---
title: "kagiPro Enrich Endpoint Guide"
author: "Rainer Krug"
format: html
vignette: >
  %\VignetteIndexEntry{kagiPro Enrich Endpoint Guide}
  %\VignetteEngine{quarto::html}
  %\VignetteEncoding{UTF-8}
execute:
  echo: true
  warning: false
  message: false
  eval: false
---

# Enrich Endpoint: Context Discovery for Web and News

The Enrich API is useful when a plain search result list is not enough and you want curated context for a topic.

In `kagiPro`, this is split into two constructors:

- `query_enrich_web()` for web context.
- `query_enrich_news()` for news context.

The execution flow is identical for both.

## Create the connection once

```r
library(kagiPro)

conn <- kagi_connection(
  api_key = function() keyring::key_get("API_kagi")
)
```

## Build web and news enrich queries

Assume you are tracking biodiversity policy from institutional sources.

```r
q_web <- query_enrich_web(
  query = "open data portals",
  site = "gov",
  expand = FALSE
)

q_news <- query_enrich_news(
  query = "biodiversity policy",
  expand = FALSE
)
```

Both constructors return named lists, so single and batch execution share the same interface.

## Execute a focused run for each enrich type

```r
out_web <- "enrich_web"
dir.create(out_web, recursive = TRUE, showWarnings = FALSE)

kagi_request(
  connection = conn,
  query = q_web[[1]],
  output = out_web,
  overwrite = TRUE
)
```

```r
out_news <- "enrich_news"
dir.create(out_news, recursive = TRUE, showWarnings = FALSE)

kagi_request(
  connection = conn,
  query = q_news[[1]],
  output = out_news,
  overwrite = TRUE
)
```

At this stage you have two independent JSON collections, one for web context and one for news context.

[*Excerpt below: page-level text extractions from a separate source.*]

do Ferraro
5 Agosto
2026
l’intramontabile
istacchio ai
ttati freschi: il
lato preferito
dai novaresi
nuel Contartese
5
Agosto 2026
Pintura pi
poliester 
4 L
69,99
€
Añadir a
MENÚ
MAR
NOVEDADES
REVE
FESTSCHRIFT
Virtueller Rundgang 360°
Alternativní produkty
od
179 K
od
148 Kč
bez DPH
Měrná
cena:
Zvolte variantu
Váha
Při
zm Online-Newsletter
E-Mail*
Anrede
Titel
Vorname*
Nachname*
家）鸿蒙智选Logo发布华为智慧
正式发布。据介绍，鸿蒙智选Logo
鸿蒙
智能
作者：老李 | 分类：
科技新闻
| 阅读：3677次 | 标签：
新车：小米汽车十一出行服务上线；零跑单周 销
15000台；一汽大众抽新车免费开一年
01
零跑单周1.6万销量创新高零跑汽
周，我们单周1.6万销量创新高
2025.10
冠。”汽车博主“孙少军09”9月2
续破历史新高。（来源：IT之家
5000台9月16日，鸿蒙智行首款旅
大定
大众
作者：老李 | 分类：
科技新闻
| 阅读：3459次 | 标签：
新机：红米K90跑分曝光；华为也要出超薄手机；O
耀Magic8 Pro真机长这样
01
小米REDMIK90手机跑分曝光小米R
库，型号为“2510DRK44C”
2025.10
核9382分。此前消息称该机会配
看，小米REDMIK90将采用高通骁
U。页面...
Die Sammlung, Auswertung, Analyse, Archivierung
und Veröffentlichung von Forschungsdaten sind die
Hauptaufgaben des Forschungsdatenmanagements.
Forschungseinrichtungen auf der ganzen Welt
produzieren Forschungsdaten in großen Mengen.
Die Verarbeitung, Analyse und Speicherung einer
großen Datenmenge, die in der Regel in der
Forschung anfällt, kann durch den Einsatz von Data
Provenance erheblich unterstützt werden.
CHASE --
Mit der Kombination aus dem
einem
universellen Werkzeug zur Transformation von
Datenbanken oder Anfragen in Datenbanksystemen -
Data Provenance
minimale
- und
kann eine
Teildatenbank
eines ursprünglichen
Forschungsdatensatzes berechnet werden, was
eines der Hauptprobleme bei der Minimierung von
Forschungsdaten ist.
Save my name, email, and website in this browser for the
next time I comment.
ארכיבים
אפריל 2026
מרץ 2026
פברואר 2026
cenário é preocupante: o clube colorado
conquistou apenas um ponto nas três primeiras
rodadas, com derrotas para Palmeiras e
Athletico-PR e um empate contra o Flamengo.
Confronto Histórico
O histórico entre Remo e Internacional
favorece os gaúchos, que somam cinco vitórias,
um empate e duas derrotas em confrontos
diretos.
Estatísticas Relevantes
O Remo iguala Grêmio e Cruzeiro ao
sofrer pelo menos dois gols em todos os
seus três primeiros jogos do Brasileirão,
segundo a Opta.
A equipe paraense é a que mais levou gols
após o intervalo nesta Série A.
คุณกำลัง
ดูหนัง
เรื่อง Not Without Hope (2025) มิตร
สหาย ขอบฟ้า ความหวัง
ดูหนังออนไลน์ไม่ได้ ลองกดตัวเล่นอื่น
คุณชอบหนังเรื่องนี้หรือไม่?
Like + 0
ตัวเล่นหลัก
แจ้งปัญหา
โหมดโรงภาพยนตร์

## Move to a thematic batch workload

For recurring monitoring, prepare a topic vector and run it as a batch.

```r
q_news_batch <- query_enrich_news(
  query = c("biodiversity", "ecosystem restoration", "nature finance"),
  expand = TRUE
)

kagi_request(
  connection = conn,
  query = q_news_batch,
  output = "enrich_news_batch",
  overwrite = TRUE,
  workers = 2
)
```

This pattern is well suited for weekly or monthly trend snapshots.

## Handle request failures without losing the whole run

If you want long jobs to continue when one request fails:

```r
kagi_request(
  connection = conn,
  query = q_news_batch,
  output = "enrich_news_batch_safe",
  overwrite = TRUE,
  workers = 2,
  error_mode = "write_dummy"
)
```

Failed requests are written as dummy JSON with `data = null` plus an `error` block, and the function emits warnings.

## Convert enrich output to parquet

```r
kagi_request_parquet(
  input_json = "enrich_news_batch",
  output = "enrich_news_batch_parquet",
  overwrite = TRUE
)
```

Use parquet when you want to join enrich data with other tables or build reproducible reports.

## Operational recommendations

- Keep web and news outputs in separate directories.
- Start with `workers = 1` during debugging, then increase.
- Keep raw JSON as the source of truth, and regenerate parquet as needed.